RECORDED DATA ->
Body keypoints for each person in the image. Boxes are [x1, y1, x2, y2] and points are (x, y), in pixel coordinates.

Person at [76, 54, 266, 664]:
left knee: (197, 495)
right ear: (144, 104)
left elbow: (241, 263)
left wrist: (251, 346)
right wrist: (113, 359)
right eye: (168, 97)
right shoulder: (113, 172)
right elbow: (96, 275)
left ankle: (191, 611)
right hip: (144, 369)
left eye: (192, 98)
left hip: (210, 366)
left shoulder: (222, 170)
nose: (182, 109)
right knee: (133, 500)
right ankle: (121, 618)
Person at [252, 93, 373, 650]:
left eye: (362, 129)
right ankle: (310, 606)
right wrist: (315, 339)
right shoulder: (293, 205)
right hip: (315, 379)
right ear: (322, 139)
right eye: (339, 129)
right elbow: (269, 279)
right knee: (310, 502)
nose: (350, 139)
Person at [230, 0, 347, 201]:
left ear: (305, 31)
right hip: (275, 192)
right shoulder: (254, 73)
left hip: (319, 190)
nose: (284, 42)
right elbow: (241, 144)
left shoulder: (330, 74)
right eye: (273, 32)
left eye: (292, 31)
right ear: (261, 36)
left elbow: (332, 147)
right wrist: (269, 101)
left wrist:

EXERCISE DETAILS ->
What must be returned is only the number of lines in the records that hold the word "elbow".

RESULT OF THE TASK ->
5